Parallel parenting means using the tactics described in this article to the full. Limit communication, set clear boundaries, don’t get embroiled in a tug-of-war with the kids’ affections, and remain calm and collected at all times.
In addition, you can’t play happy families at child-related functions. For example, don’t include your ex in a child’s birthday party. It is not reasonable for either of you to expect to mingle amicably with other parents when you can’t be civil to each other.
Hold separate birthday parties instead or trade off the host responsibility year to year. If your child is in a school production, attend on different occasions. If there is only one performance, don’t sit together. When parent-teacher night comes around, only one of you should go.

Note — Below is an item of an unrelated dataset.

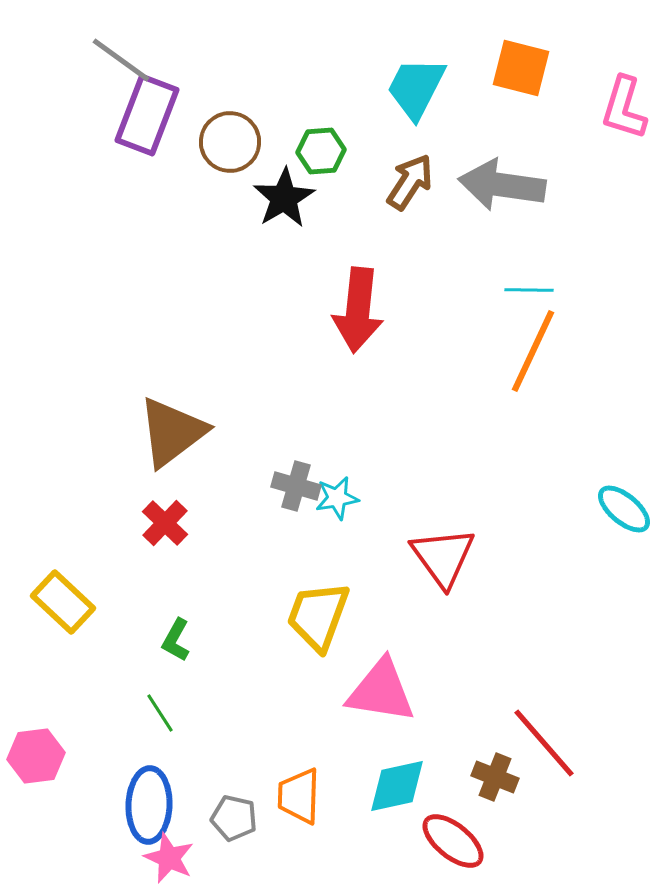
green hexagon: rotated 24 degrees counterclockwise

The other can schedule a separate meeting if your communication is so fraught you can’t even share the outcome.
If the worst happens
No, we’re not talking about death. But if the narcissist parent ultimately forsakes their parental responsibilities and abandons their children, you may feel a combination of anger and relief, but your children will be heartbroken.
They may blame you. Worse, they may blame themselves. Whatever their reaction, your love and affection must be unstinting. Furthermore, though you may do so through gritted teeth, you must provide constant reassurance of the other parent’s love.
Stress that the absent parent is very sad and is missing them, but for reasons it may be hard to understand is not able to be in their lives right now.
Children can cope with being abandoned; the thought of not being loved does far more lasting damage.